- EXERCISE INSTRUCTIONS:
Only the number is wanted: how many lines in the data contain "center"?

===== THE DATA =====

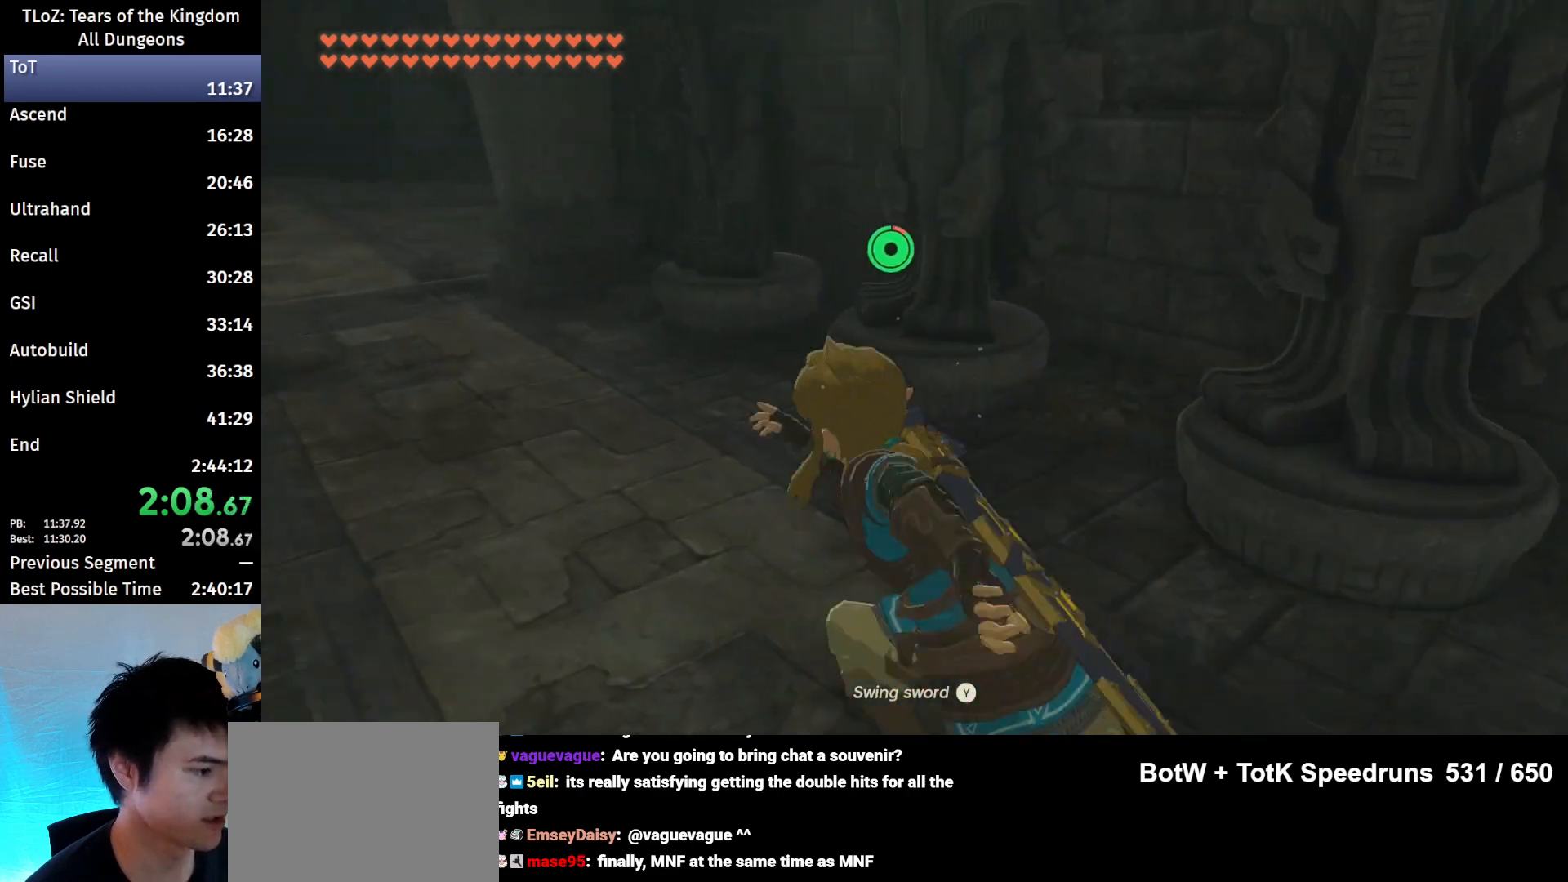
{"buttons": ["B"], "left_stick": "up-left", "right_stick": "center", "events": []}
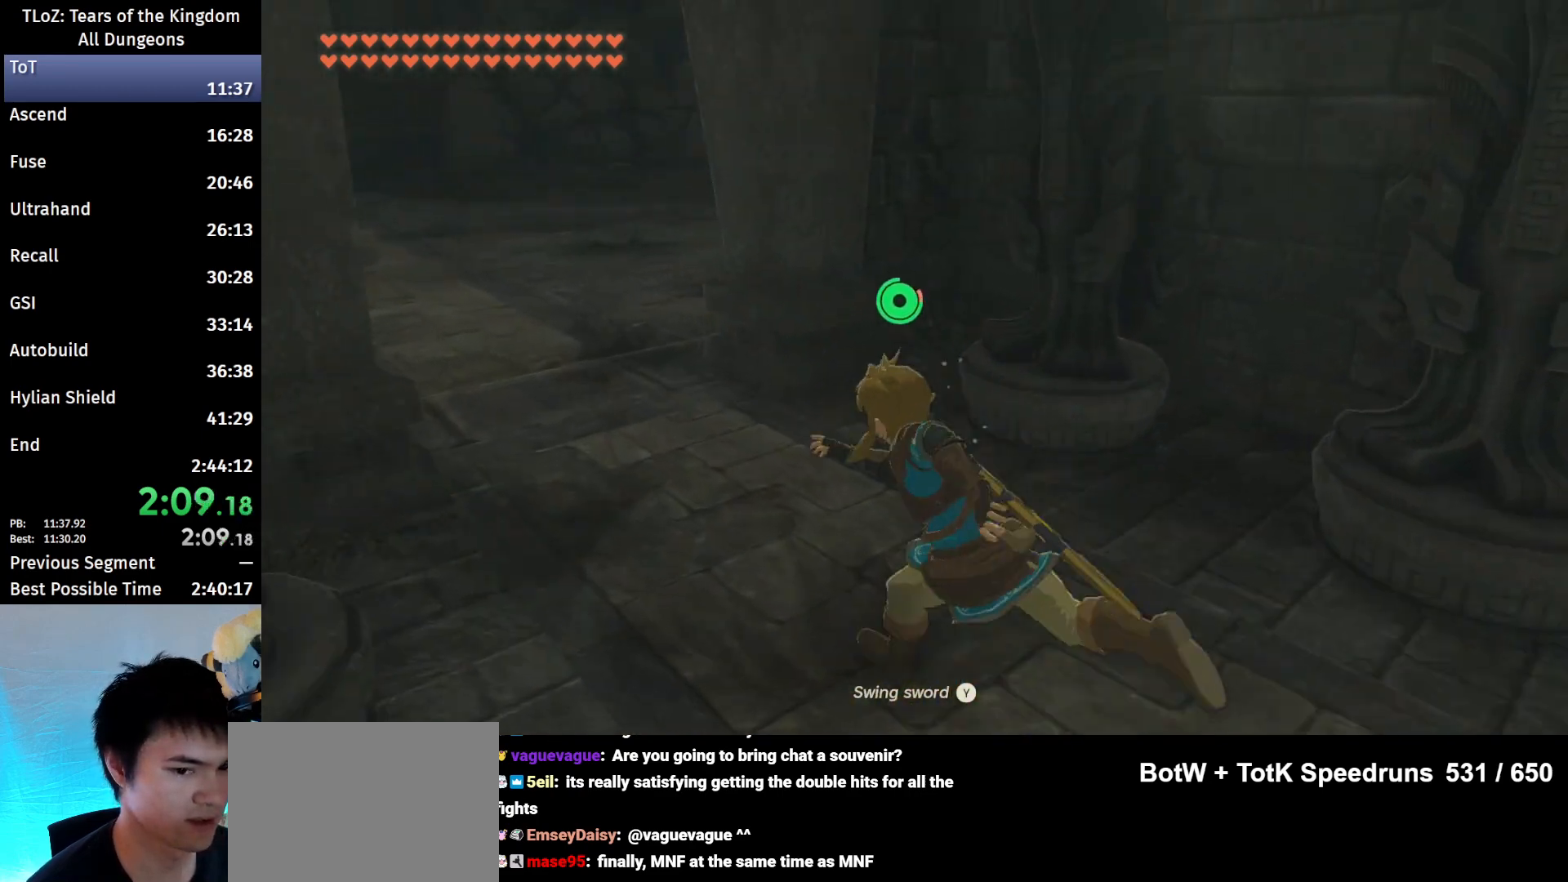
{"buttons": ["B"], "left_stick": "up", "right_stick": "center", "events": [[233, "left_stick", "up"]]}
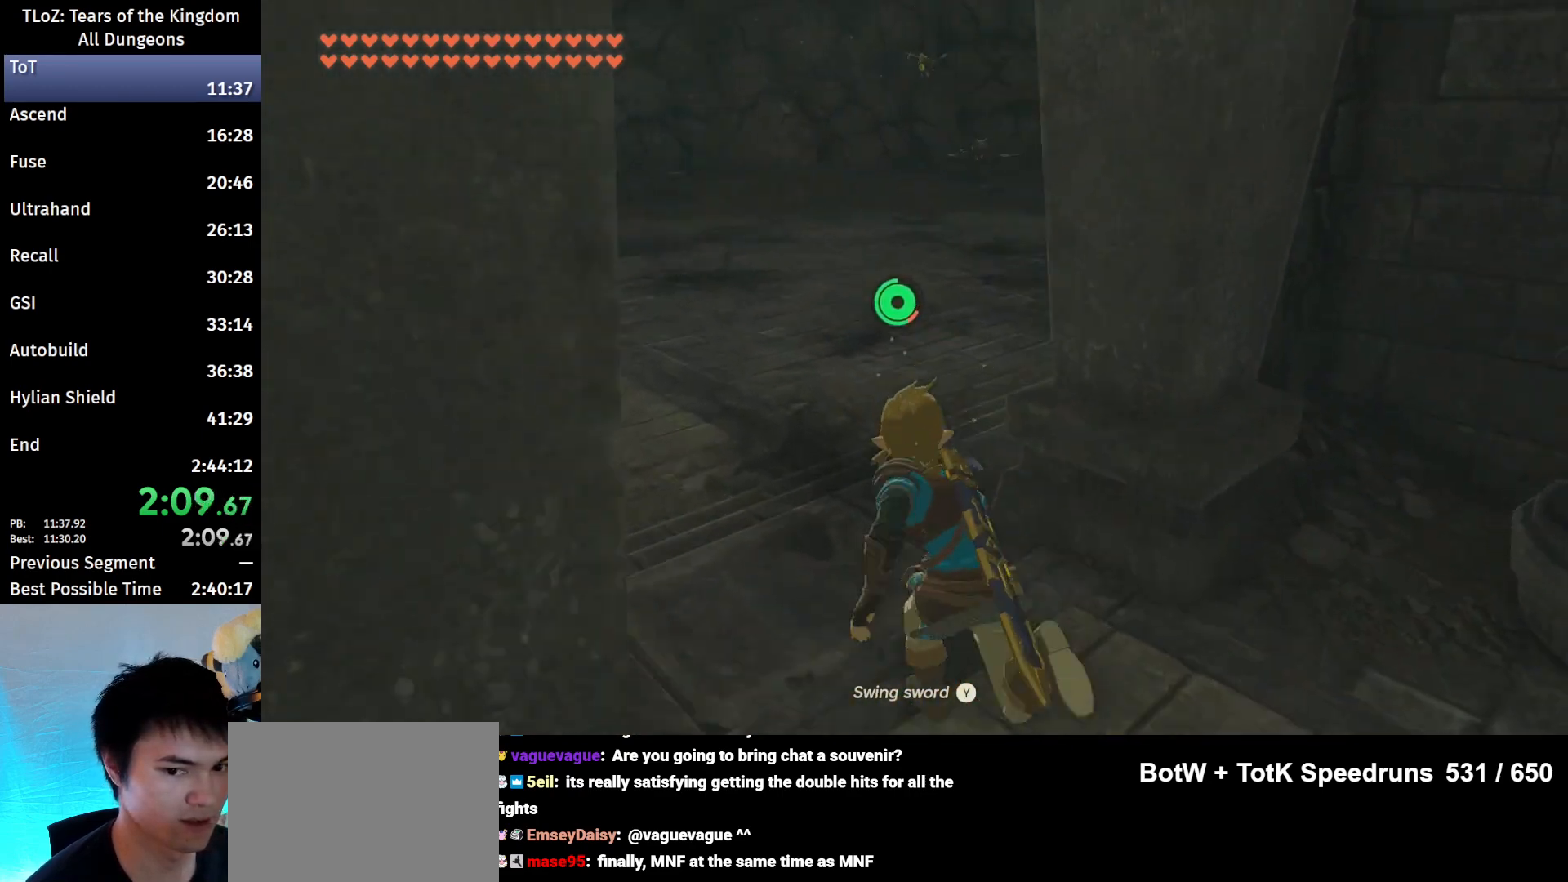
{"buttons": ["B"], "left_stick": "up", "right_stick": "center", "events": []}
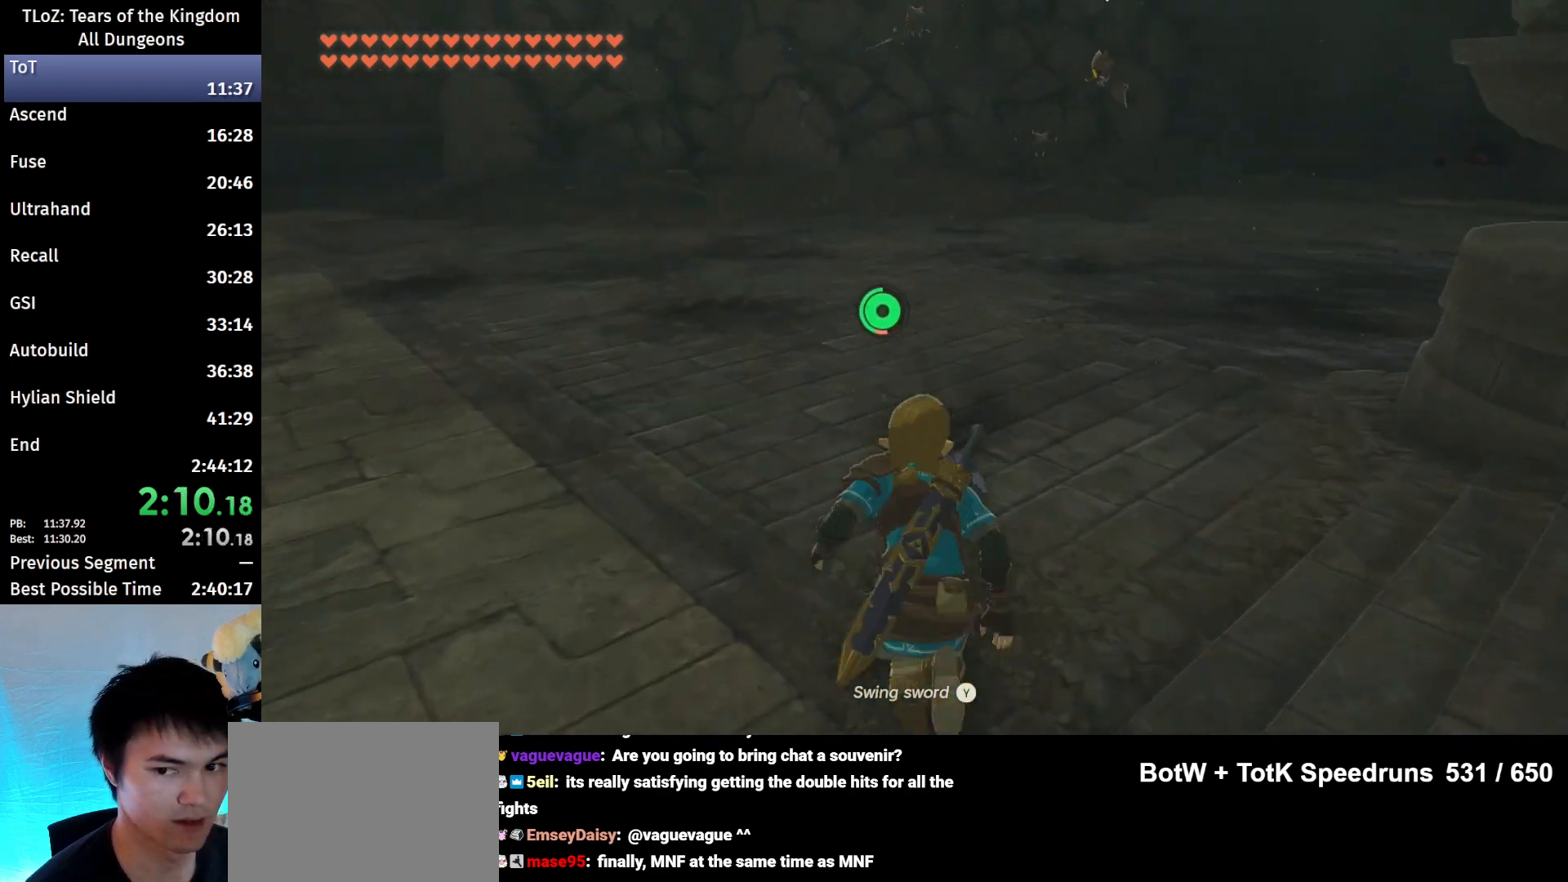
{"buttons": [], "left_stick": "up", "right_stick": "down", "events": [[333, "B", "up"], [433, "right_stick", "down"]]}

=====

- RESPONSE BOX:
3